Children Are Bored on Sunday
- First edition
- Author: Jean Stafford
- Language: English
- Genre: Short story collection
- Publisher: Harcourt, Brace & Co.
- Publication date: 1953
- Publication place: United States
- Media type: Print (hardback)
- Pages: 252
- OCLC: 290015

= Children Are Bored on Sunday =

1953 book by Jean Stafford

Children Are Bored on Sunday is a collection of short fiction by Jean Stafford published in 1953 by Harcourt, Brace & Co.

==Stories==
- "The Echo and the Nemesis" (The New Yorker, December 16, 1950, as "The Nemesis")
- "A Country Love Story" (The New Yorker, May 6, 1950)
- "A Summer Day" (The New Yorker, September 4, 1948)
- "The Maiden" (The New Yorker, April 29, 1950)
- "The Home Front" (Partisan Review, Spring 1945)
- "Between the Porch and the Altar" (Harper's Magazine, June 1945)
- "The Bleeding Heart" (Partisan Review, September 1948)
- "The Interior Castle" (Partisan Review, November–December 1946)
- "A Modest Proposal" (The New Yorker, July 23, 1949, as "Pax Vobiscum")
- "Children Are Bored on Sunday" (The New Yorker, February 14, 1948)

==Reception==
Reviewer William Peden in the New York Times praised the collection as a welcome addition to her three novels, terming the stories "meaningful and complex."

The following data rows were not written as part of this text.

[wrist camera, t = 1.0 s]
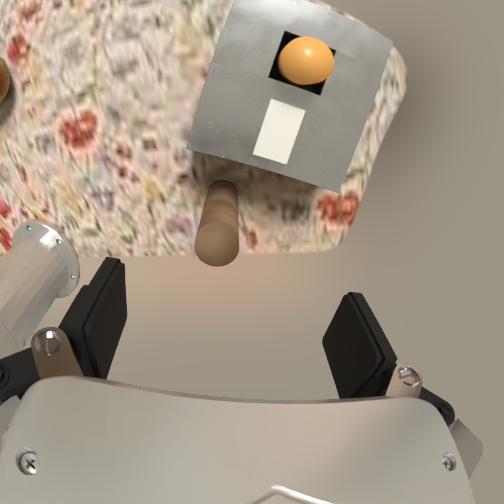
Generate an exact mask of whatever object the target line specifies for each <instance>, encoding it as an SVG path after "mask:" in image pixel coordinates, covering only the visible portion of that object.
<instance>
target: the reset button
mask: <svg viewBox="0 0 504 504" xmlns="http://www.w3.org/2000/svg"><path fill="white" fill-rule="evenodd" d="M333 67H334V57H333V54H332V52H331V50H330V49H329V47H328V46H327V45H326V44H325V43H324V42H322V41H321V40H319V39H317V38H314V37H307V36H304V37H298V38H296V39H294V40H292V41H291V42H289V43H288V44H287V45H286V46H285V47H284V48H283V49H282V50H281V51H280V53H279V54H278V56H277V58H276V70H277V72H278V74H279V76H280V77H281V78H282V79H283V80H284V81H286V82H287V83H289V84H292V85H296V86H303V85H309V84H314V83H319V82H321V81H324V80H325V79H326V78H328V77H329V75H330V74H331V73H332V70H333Z"/></svg>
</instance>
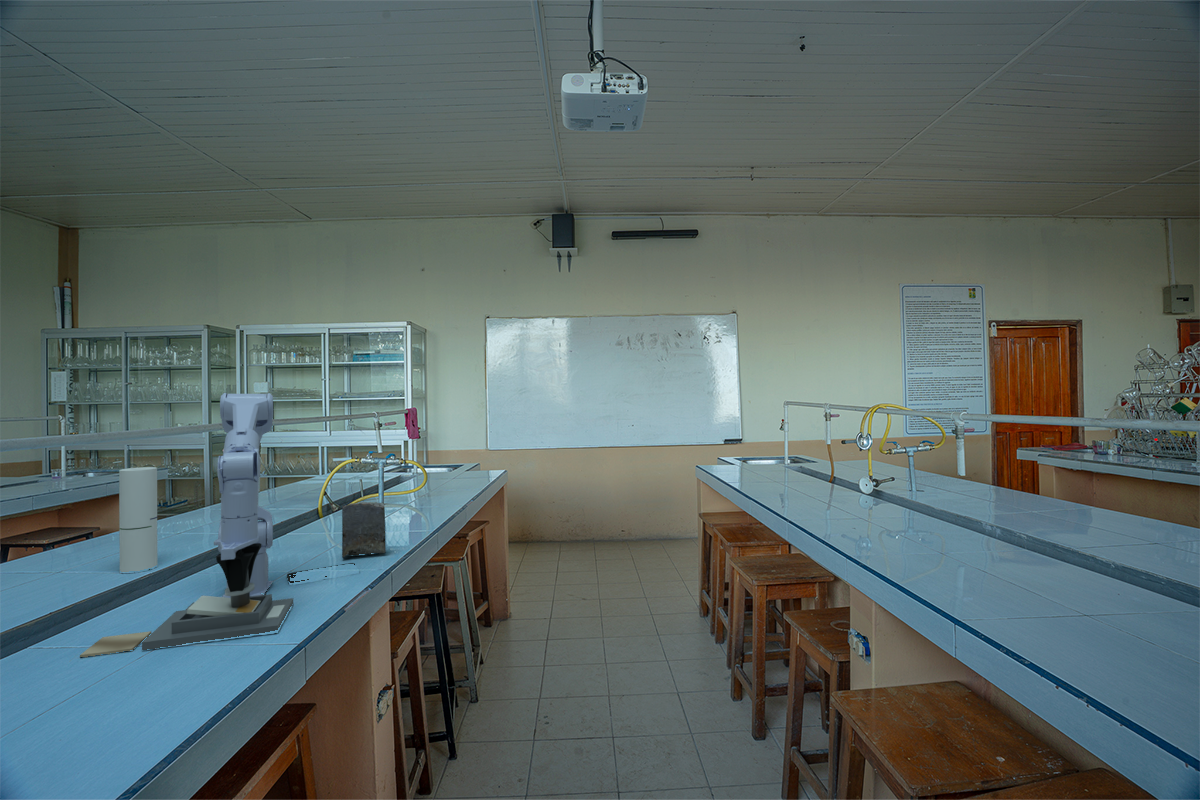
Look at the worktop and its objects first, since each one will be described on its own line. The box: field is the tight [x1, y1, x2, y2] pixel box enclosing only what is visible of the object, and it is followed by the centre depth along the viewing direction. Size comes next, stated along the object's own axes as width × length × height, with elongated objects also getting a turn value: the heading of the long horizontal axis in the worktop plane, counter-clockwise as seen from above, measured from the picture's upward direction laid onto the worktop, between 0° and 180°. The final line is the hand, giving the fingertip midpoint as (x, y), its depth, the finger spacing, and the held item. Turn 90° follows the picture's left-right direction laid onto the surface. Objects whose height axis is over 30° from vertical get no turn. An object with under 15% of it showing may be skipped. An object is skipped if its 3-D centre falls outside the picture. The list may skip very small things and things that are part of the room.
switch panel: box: [141, 593, 294, 651], centre depth 100 cm, size 14×20×4 cm
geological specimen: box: [341, 501, 387, 558], centre depth 144 cm, size 11×6×15 cm, turn 114°
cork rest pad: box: [79, 630, 152, 658], centre depth 92 cm, size 7×7×1 cm
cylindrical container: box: [118, 466, 158, 572], centre depth 133 cm, size 7×7×25 cm
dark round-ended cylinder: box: [224, 571, 254, 607], centre depth 101 cm, size 5×5×9 cm
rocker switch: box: [187, 595, 261, 616], centre depth 100 cm, size 7×10×1 cm
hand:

Literary critic Ihab Hassan in Western Review places the best stories in the volume within the tradition of James Joyce and Anton Chekov:

The intimate glimpse unresolved, the moment of sudden knowledge, the reversal of a situation, the symbolic crisis, the humour of innocence and perversity, find each some deft application in Jean Stafford's stories."

==Retrospective appraisal==
Stafford's novels and short stories "collectively merit her a place among the finest fiction writers of her generation."

Writing in Shenandoah, critic Jerome Mazzaro in comparing Stafford's work to Marcel Proust's, singles out "A Country Love Story" as a "classic statement" of her thematic concerns.

==Sources==
- Hassan, Ihab. "Jean Stafford: The Expense of Style and the Scope of Sensibility," Western Review 19, Spring 1955 pp. 185–203 in Jean Stafford: A Study of the Short Fiction. 1996. Twayne's Publishing, New York. pp. 109–114.
- Mazzaro, Jerome. "Rememberances of Things Proust" (a review of Jean Stafford's Bad Characters), Shenandoah 16, Summer 1965. pp. 114–117. Washington and Lee University Review.
- Peden, William. "A Bleak, Sad World; CHILDREN ARE BORED ON SUNDAY." New York Times, May 10, 1953. https://www.nytimes.com/1953/05/10/archives/a-bleak-sad-world-children-are-bored-on-sunday-by-jean-stafford-252.html Accessed 12 February 2026.
- Stafford, Jean. 1953. The Children Are Bored on Sunday. Harcourt, Brace & Co, New York.
- Stafford, Jean. 1984. The Collected Stories of Jean Stafford. E. P. Dutton, New York.
- Wilson, Mary Ann. 1996. Jean Stafford: A Study of the Short Fiction. Twayne's Publishing. Simon & Schuster, New York.